__Material for the task__:
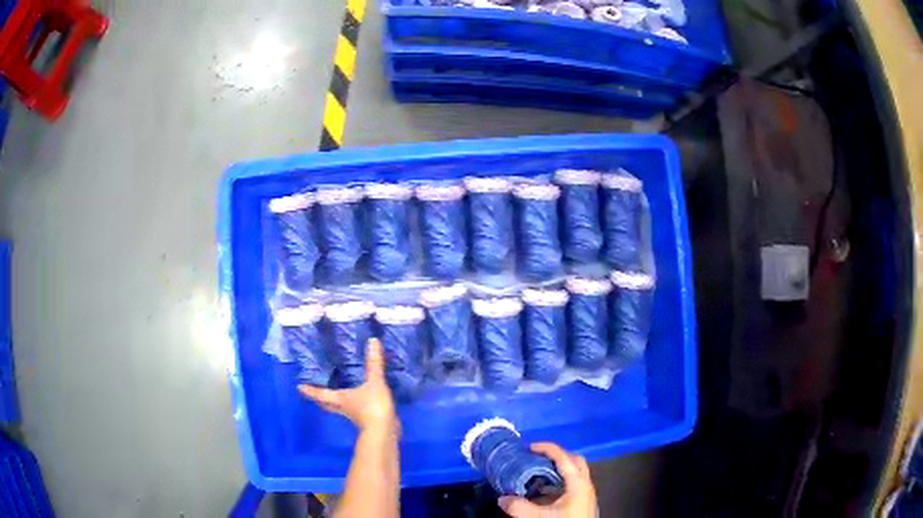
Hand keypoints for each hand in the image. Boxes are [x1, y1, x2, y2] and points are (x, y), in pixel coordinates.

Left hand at [298, 338, 396, 434]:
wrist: (385, 432)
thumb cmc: (372, 407)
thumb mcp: (374, 383)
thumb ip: (373, 363)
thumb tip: (372, 340)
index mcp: (340, 399)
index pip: (320, 394)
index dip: (310, 390)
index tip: (299, 387)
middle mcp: (343, 408)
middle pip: (326, 404)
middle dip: (319, 399)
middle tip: (313, 393)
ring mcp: (353, 416)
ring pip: (339, 408)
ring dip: (334, 403)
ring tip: (334, 394)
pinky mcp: (365, 420)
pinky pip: (353, 411)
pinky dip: (353, 405)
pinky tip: (359, 400)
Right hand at [498, 443, 596, 517]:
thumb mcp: (538, 517)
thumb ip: (518, 507)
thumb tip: (502, 498)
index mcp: (578, 483)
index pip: (564, 457)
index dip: (546, 448)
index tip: (528, 447)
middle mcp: (585, 485)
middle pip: (574, 461)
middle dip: (555, 457)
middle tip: (535, 459)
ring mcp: (585, 494)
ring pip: (573, 475)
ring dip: (556, 472)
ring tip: (535, 476)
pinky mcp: (582, 504)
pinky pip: (571, 487)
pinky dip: (557, 485)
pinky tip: (541, 495)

__Exercise__:
With the pictures set aside, write out the whole listing exactly.

__Answer area__:
Hand keypoints for each hand in the image. Boxes are [x1, y1, x2, y2] and points are (x, y), in pixel coordinates.

Left hand at [298, 338, 396, 434]:
wrist: (385, 432)
thumb cmc: (372, 407)
thumb mcp: (374, 383)
thumb ip: (373, 363)
thumb tip: (372, 340)
index mcp: (340, 399)
index pip: (320, 394)
index dip: (310, 390)
index tip: (299, 387)
middle mcp: (343, 408)
middle pip: (326, 404)
middle dip: (319, 399)
middle tip: (313, 393)
ring mcp: (353, 416)
ring pip: (339, 408)
ring dip: (334, 403)
ring tip: (334, 394)
pinky mcp: (365, 420)
pinky pip: (353, 411)
pinky dip: (353, 405)
pinky tip: (359, 400)
Right hand at [498, 443, 596, 517]:
thumb mcp: (538, 517)
thumb ip: (518, 507)
thumb tip: (502, 498)
index mcp: (578, 483)
index pip: (564, 457)
index dip: (546, 448)
index tip: (528, 447)
middle mcp: (585, 485)
middle pip: (574, 461)
middle dip: (555, 457)
middle tip: (535, 459)
ring mcp: (585, 494)
ring pip: (573, 475)
ring dip: (556, 472)
ring tip: (535, 476)
pinky mcp: (582, 504)
pinky pip: (571, 487)
pinky dip: (557, 485)
pinky tip: (541, 495)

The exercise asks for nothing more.